The Advertiser was being printed in Nottingham for want of adequate facilities in Newark, but Brown found this a disadvantage and in 1880 the firm took premises at the corner of Appletongate and Magnus Street to house a Wharfedale printing press. The Newark Advertiser Co Ltd was incorporated on 19 September 1882.

Cornelius Brown already had one book to his credit The Annals of Newark and in 1882 came The Worthies of Notts. Then Mr Brown laid his author's pen aside for three or four years to concentrate on the second important step in the Advertiser story.

Six weeks later half a dozen men met at the Middlegate offices of solicitors Newton and Wallis (now Tallents Godfrey). They were the subscribers to the Memorandum of Association of the Newark Advertiser Co. Ltd. namely Brown, Major George Mark, Leycester Egerton, Captain William Henry Coape, Oates MP, William Newzam Nicholson, John Burton Barrow, and William Newton.
They were all allocated shares, as were four more men who had made applications: Joseph Gilstrap Branston, William Evelyn, Denison, Viscount Newark (later MP for Newark) and Colonel James Thorpe.

Barrow's interest in the firm was short-lived: he sold his four shares two-and-a-half years later. Branston did the same in the following year, but at that meeting in 1882 Major Egerton was made chairman and Brown was appointed secretary, manager and editor at a salary of £200 a year. That salary remained unchanged for 21 years, at the end of which time Brown himself proposed that it should be cut to £156, because he was handing over the responsibility of night work to a younger man.

Under Brown's editorship the Advertiser continued to flourish. The board spent 50 shillings on a treat for the workforce to celebrate Queen Victoria's golden jubilee. Although it was decided to buy a new printing press, Brown later reported that he could alter the present one to make it do. He still travelled in daily from Southwell until in 1889 a house was built for him next to the works, by Brown and Son at a cost of £490.

===Technology===
The Advertiser began to move into a technological age, buying a 2 hp gas engine to supplement the steam power, and in 1895 installing the telephone. Two years later came the first Linotype machine on hire. Within months came electric light, installed at a cost of £100.

Whiles, the original owner of the Advertiser, had maintained his connection with it as cashier and publisher, for the paper was still published from Stodman Street. When he died in 1900 he was succeeded by his son Herbert Whiles.

In 1903, J. C. Kew came onto the Advertiser scene in a significant way. He had already been writing for the paper for some years, while running a coal business at Beaumond Cross. He was later to be chairman of Newark Rural District Council for 21 years and during that time served two years as Mayor of Newark.

==Handing over==
At the age of 51, Brown decided to hand over some of his editorial responsibilities to Kew, who was then 35. It was a prophetic decision, for just four years later Cornelius Brown died and Kew became editor.
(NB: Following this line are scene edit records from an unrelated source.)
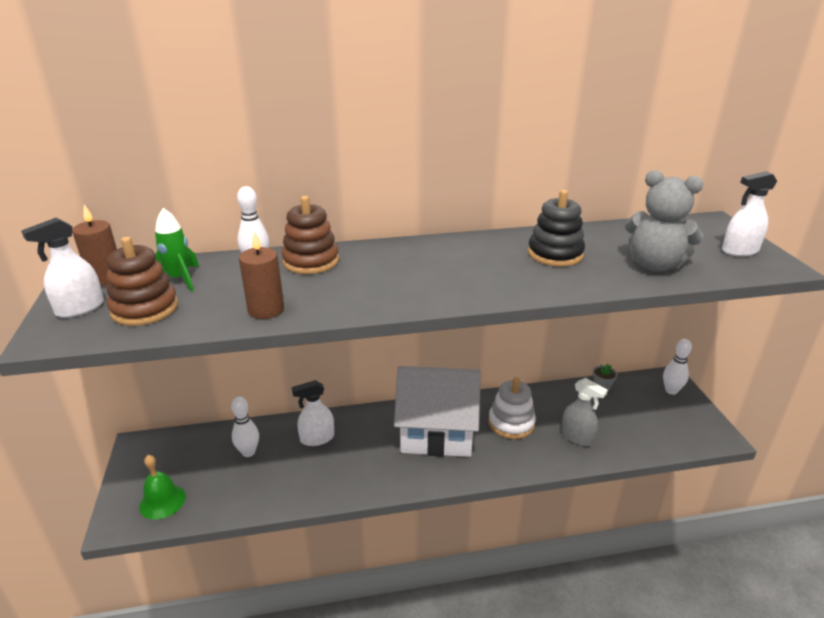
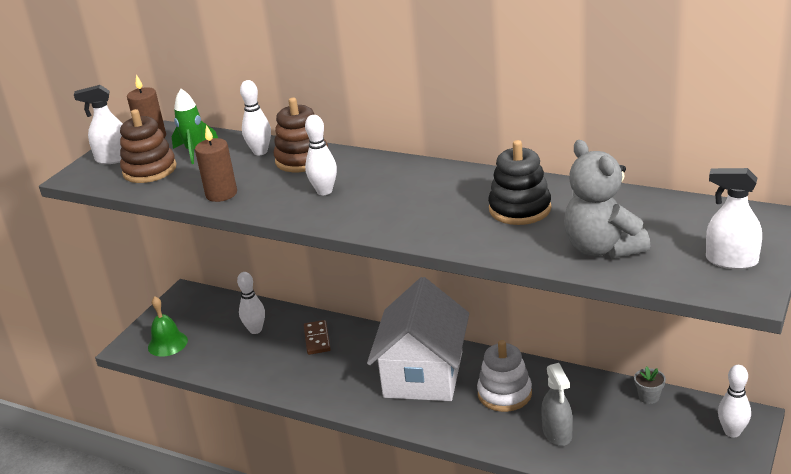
camera: 40 degrees right, 0 degrees up
(317, 438) = (317, 339): white spray bottle -> brown domino
(372, 281) = (324, 191): none -> white bowling pin
(437, 433) = (423, 374): white house -> white house turned 60 degrees clockwise

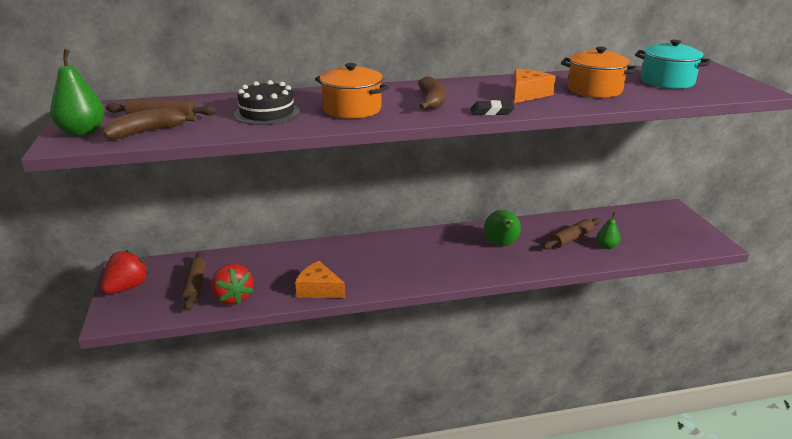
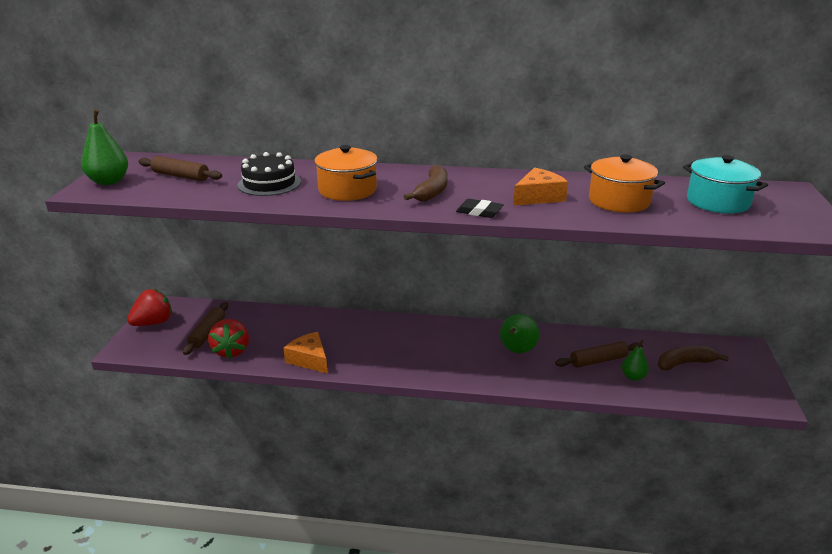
camera: 20 degrees right, 0 degrees up
(147, 132) = (156, 188): brown banana -> brown banana (685, 363)

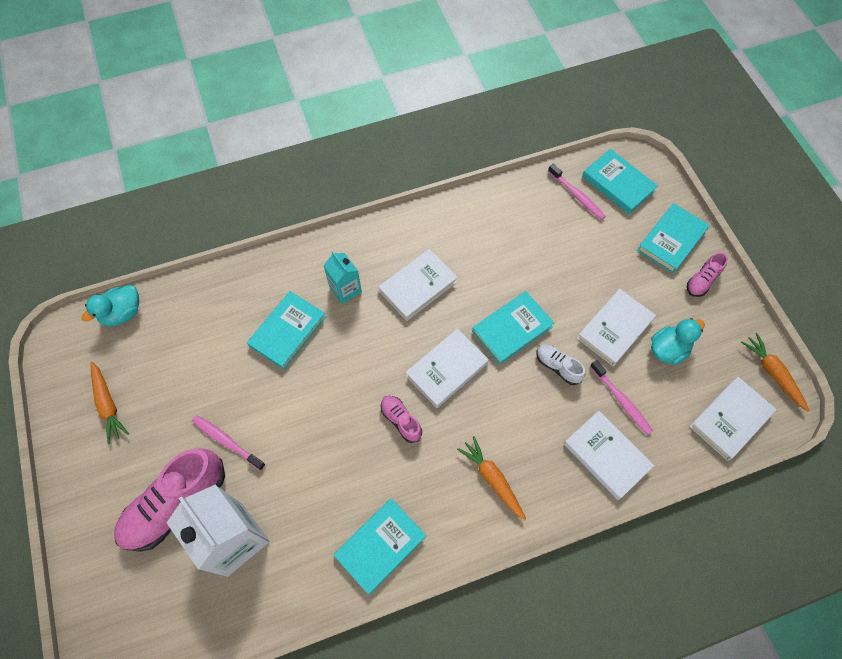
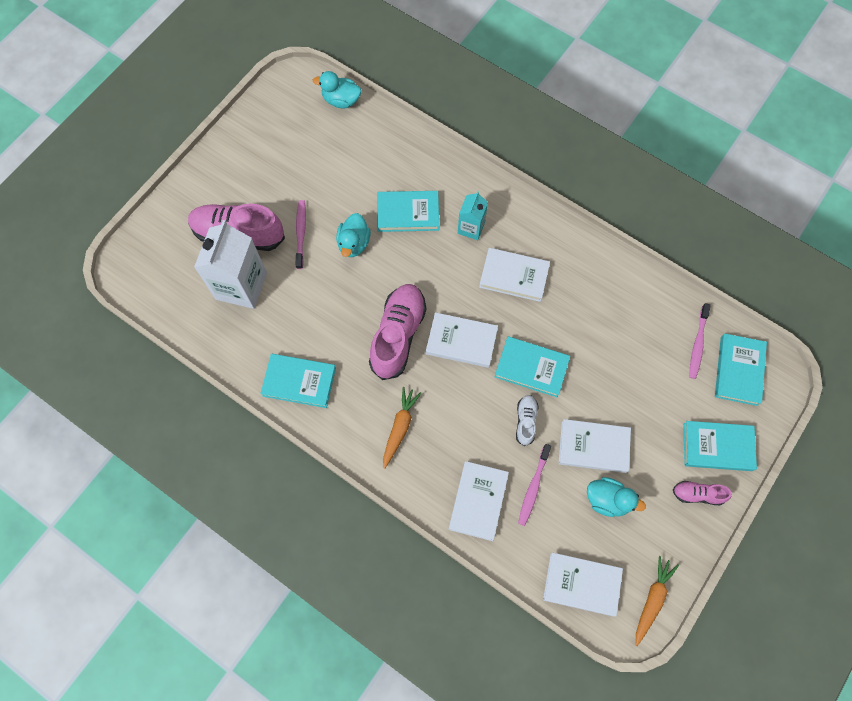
camera: 55 degrees right, 5 degrees up
(108, 404) = (273, 143): orange carrot -> none
(278, 399) = (354, 243): none -> turquoise duck
(401, 420) = (398, 335): pink shoe -> pink shoe, size x2.04

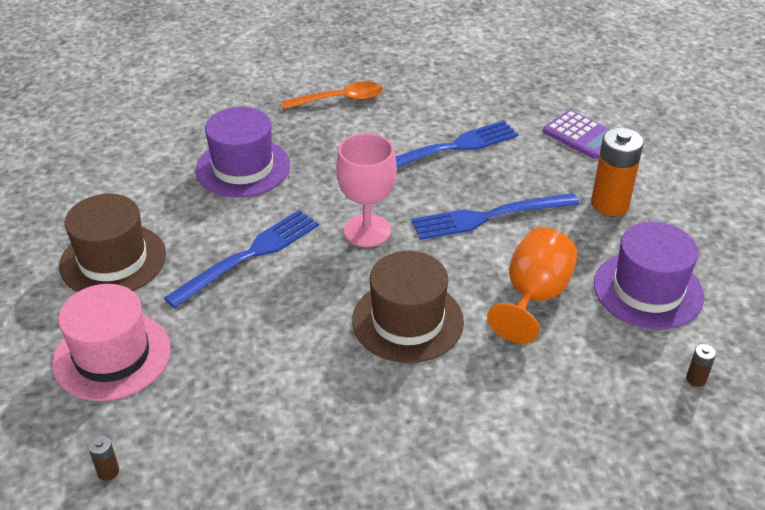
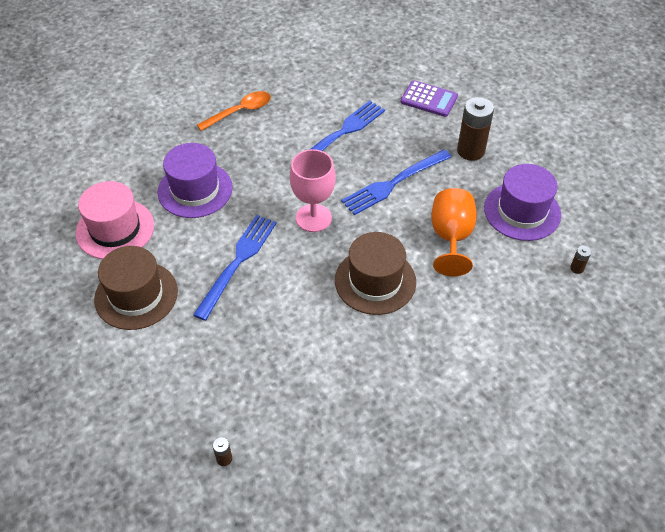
camera: 20 degrees left, 10 degrees up
(112, 356) = (178, 371): pink hat -> pink hat (115, 229)
(610, 204) = (470, 151): orange battery -> brown battery

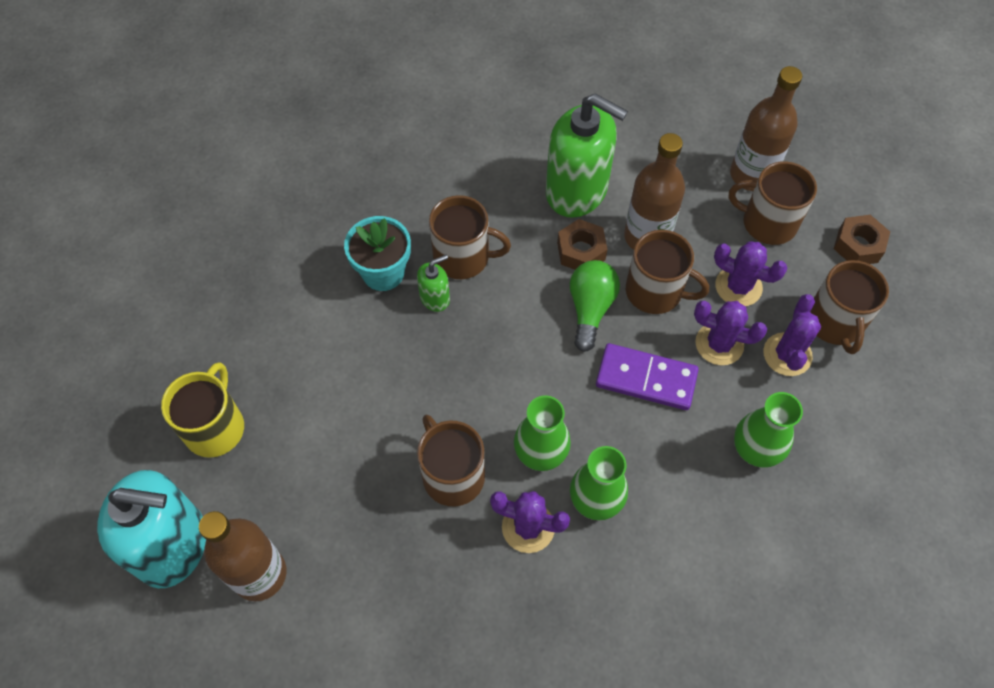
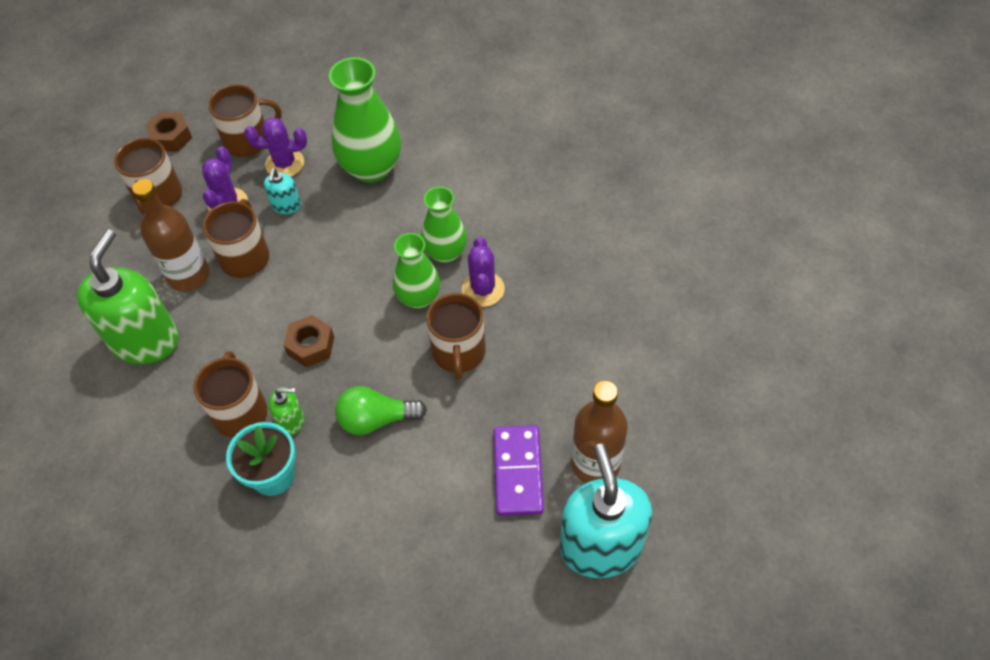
camera: 105 degrees left, 5 degrees down
(215, 427) = (480, 561): yellow mug -> none
(435, 298) = (291, 421): green soap dispenser -> green soap dispenser turned 135 degrees clockwise
(452, 475) = (459, 352): brown mug -> brown mug turned 45 degrees counterclockwise
(581, 251) = (214, 320): brown nut -> brown nut (311, 345)
(590, 309) = (274, 298): green light bulb -> green light bulb (376, 419)
(646, 378) = (331, 245): purple domino -> purple domino (518, 472)
(719, 344) = (286, 206): purple cactus -> turquoise soap dispenser
(751, 175) = (107, 216): brown bottle -> none
(755, 449) = (371, 168): green vase -> green vase, size x1.57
Brown had attended the October board meeting in 1907 but was taken ill ten days later after correcting the final proofs of his History of Newark. He died on 4 November without seeing the published version of Volume II.

==Private life==
Cornelius Brown married and set up home at Almar House, Westgate, Southwell. It was there that his first child was born in 1881. She was named Ethel and later became Mrs R. P. Blatherwick.

==Bibliography==
- Notes about Notts. (1874)
- The Annals of Newark (1879)
- An Appreciative Life of the Right Hon. the Earl of Beaconsfield (1881)
- The Worthies of Notts. (1882)
- True Stories of the Reign of Queen Victoria (1886)
- A History of Nottinghamshire (1891)
- A History of Newark in two volumes (1905 and 1907).